Sea of Faith in Australia
North Brisbane Group

NOVEMBER 2011 NOTES

Openly exploring issues of religion and faith.

Meeting of 24 October ‘Richard Holloway and Hans Kung’s Sixth Paradigm’

Scott began by outlining the ‘paradigmatic’ approach to summarising the history of science and religion by Thomas Kuhn and Hans Kung respectively. Similar approaches in other domains were raised by members. We then considered the first five paradigms in the history of religion as summarised by Holloway over the past two millennia:
1.First Century early apocalyptic
2.First to Sixth Centuries theology
3.Eleventh to Fifteenth Centuries medieval Roman Catholic
4.Sixteenth Century Protestant Reformation
5.Seventeenth to Nineteenth Centuries liberal Christianity
Members generally found these useful ‘pegs’ and made suggestions as to how these five stages are still evident in religious belief and practice in the world today. Some of the points made were:
1.Mainstream Christian denominations still teach that there will be a ‘second coming’ though most biblical scholars now say that Jesus was not himself an apocalyptic prophet.
2.The focuses of the early ‘theological era’ were issues like the relationship between Jesus and God and the doctrine of the Trinity which owe much to the Greek philosophic context; these are still mainstream issues for many.
3.The medieval Catholic era on the other hand was heavily influenced by Roman obsession with legalism power and control; institutional Christianity is still structured to retain power.
4.The leaders of the Protestant Reformation sought to avoid what they saw as the errors of Catholicism but went on to repeat many of them.
5.Like the earlier paradigms the liberal era reflects the spirit of the Age; religious change has followed social and political change though the time-lag may be great.

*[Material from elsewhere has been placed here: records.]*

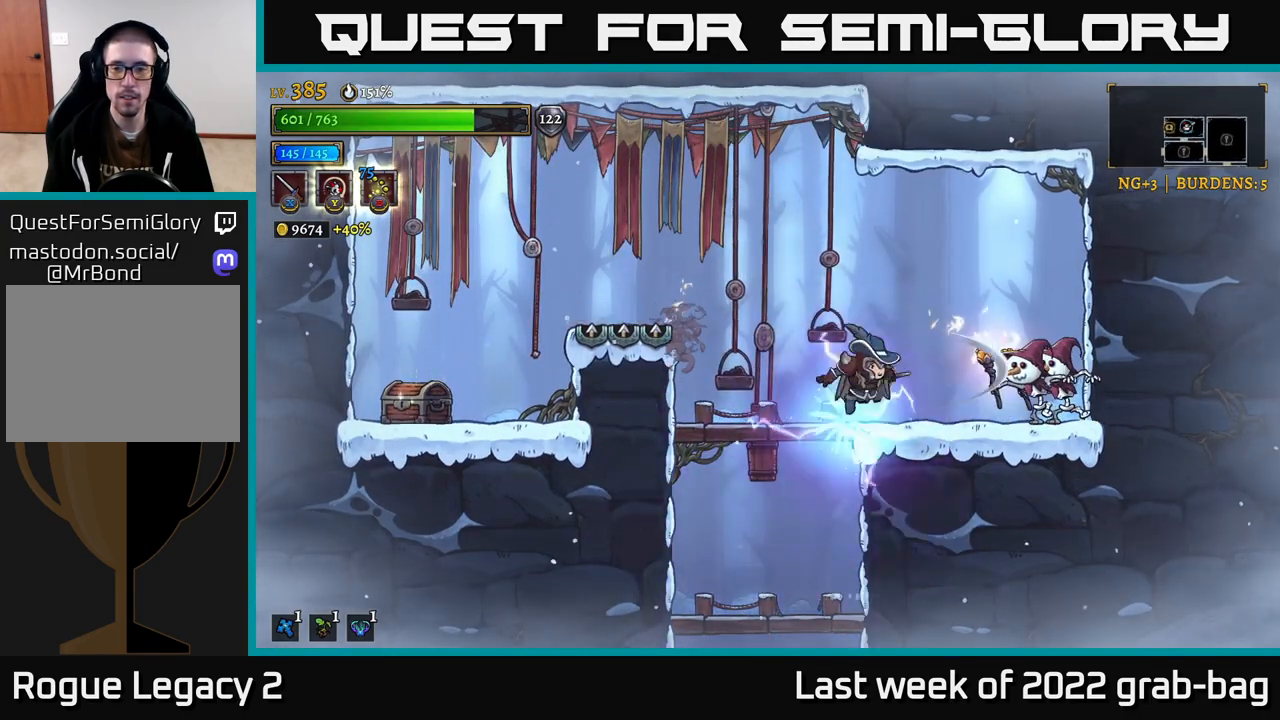
{"buttons": ["X"], "left_stick": "center", "right_stick": "center", "events": [[67, "A", "up"], [167, "X", "down"], [233, "left_stick", "center"], [300, "X", "up"], [450, "X", "down"]]}
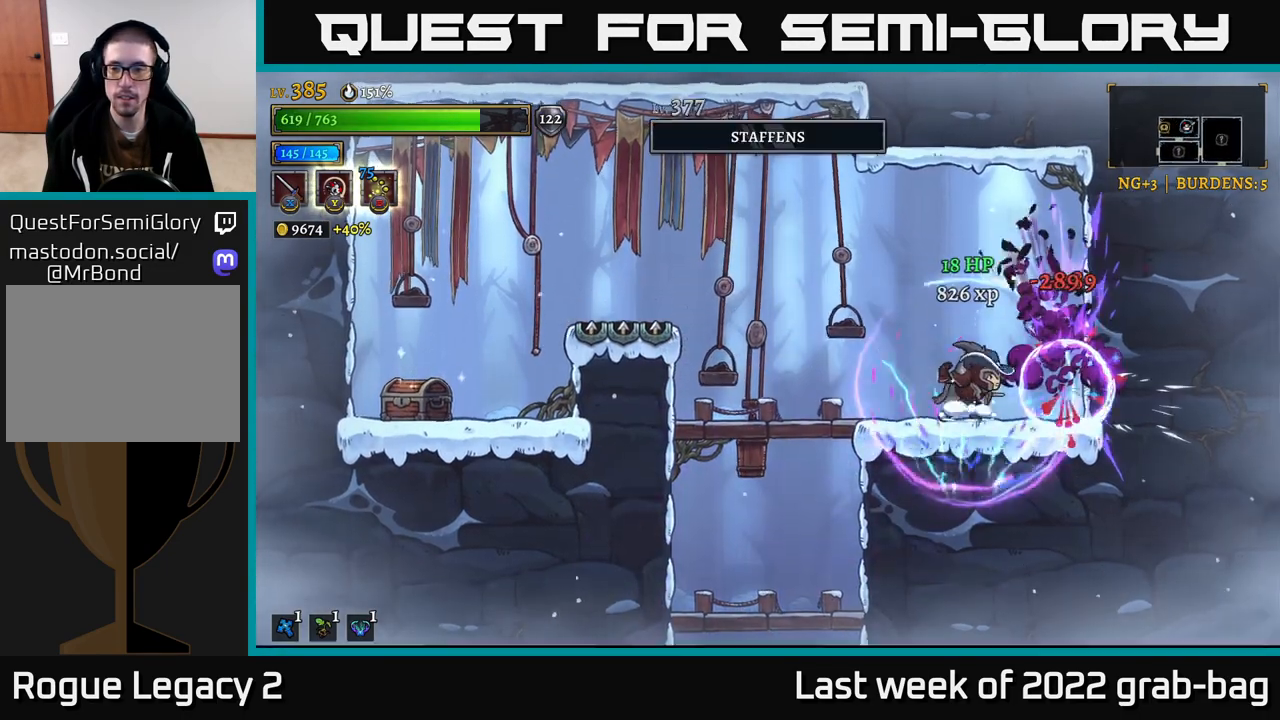
{"buttons": [], "left_stick": "center", "right_stick": "center", "events": [[67, "X", "up"]]}
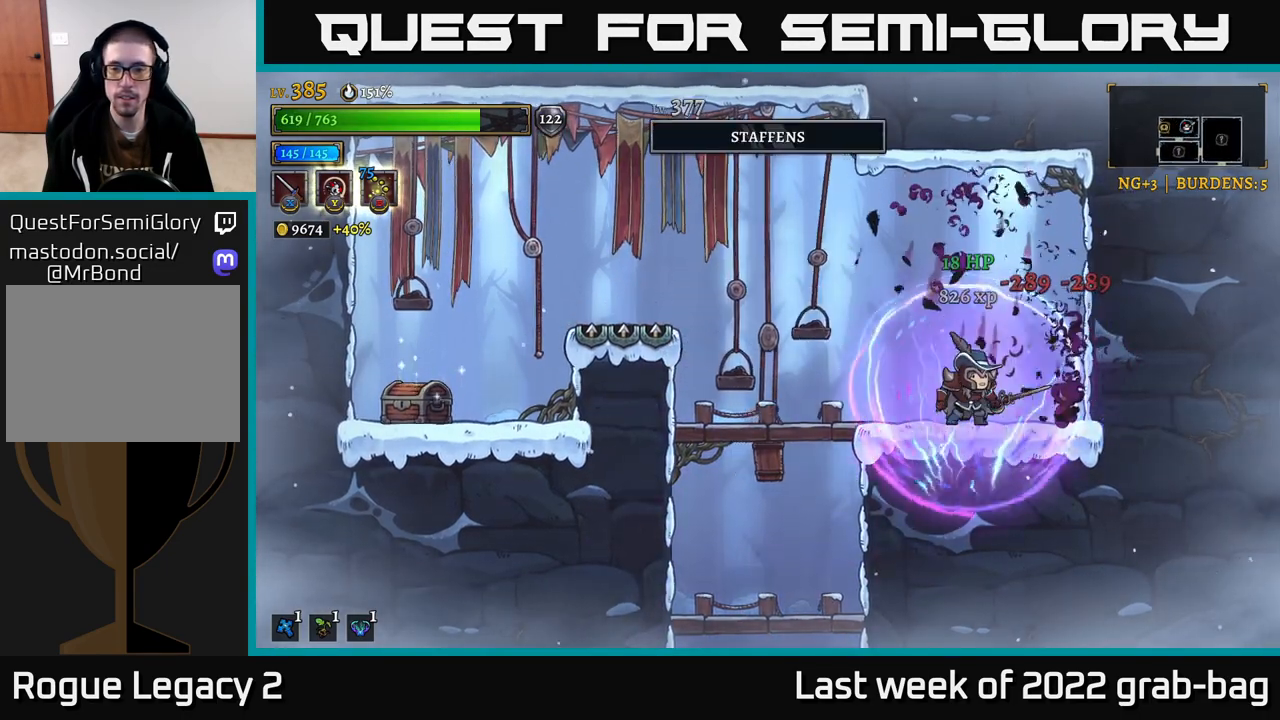
{"buttons": [], "left_stick": "left", "right_stick": "center", "events": [[17, "left_stick", "left"], [233, "X", "down"], [367, "X", "up"]]}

The hallmarks of the sixth emerging paradigm were seen as: its basis in the Scientific and Political Revolutions and the Enlightenment; religion as a human construct; claims by religions to sole legitimacy and inerrancy are untenable. While mainstream academic religious studies is a driving force in this paradigm it was acknowledged that it was strong only within some Christian Jewish and Buddhist contexts. These are mainly in communities with high levels of education and a liberal democratic political system. In Christianity even the Fifth liberal paradigm is virtually unknown in Orthodox denominations and has made little headway in many Catholic and Pentecostal contexts.

We finally considered what the future might hold for the Sixth paradigm. On this issue optimists were outnumbered by pessimists. While loose ‘movements’ like progressive Christianity and liberal Judaism would continue to thrive in more secular contexts in the near future it was felt that fundamentalist religions would always be a force.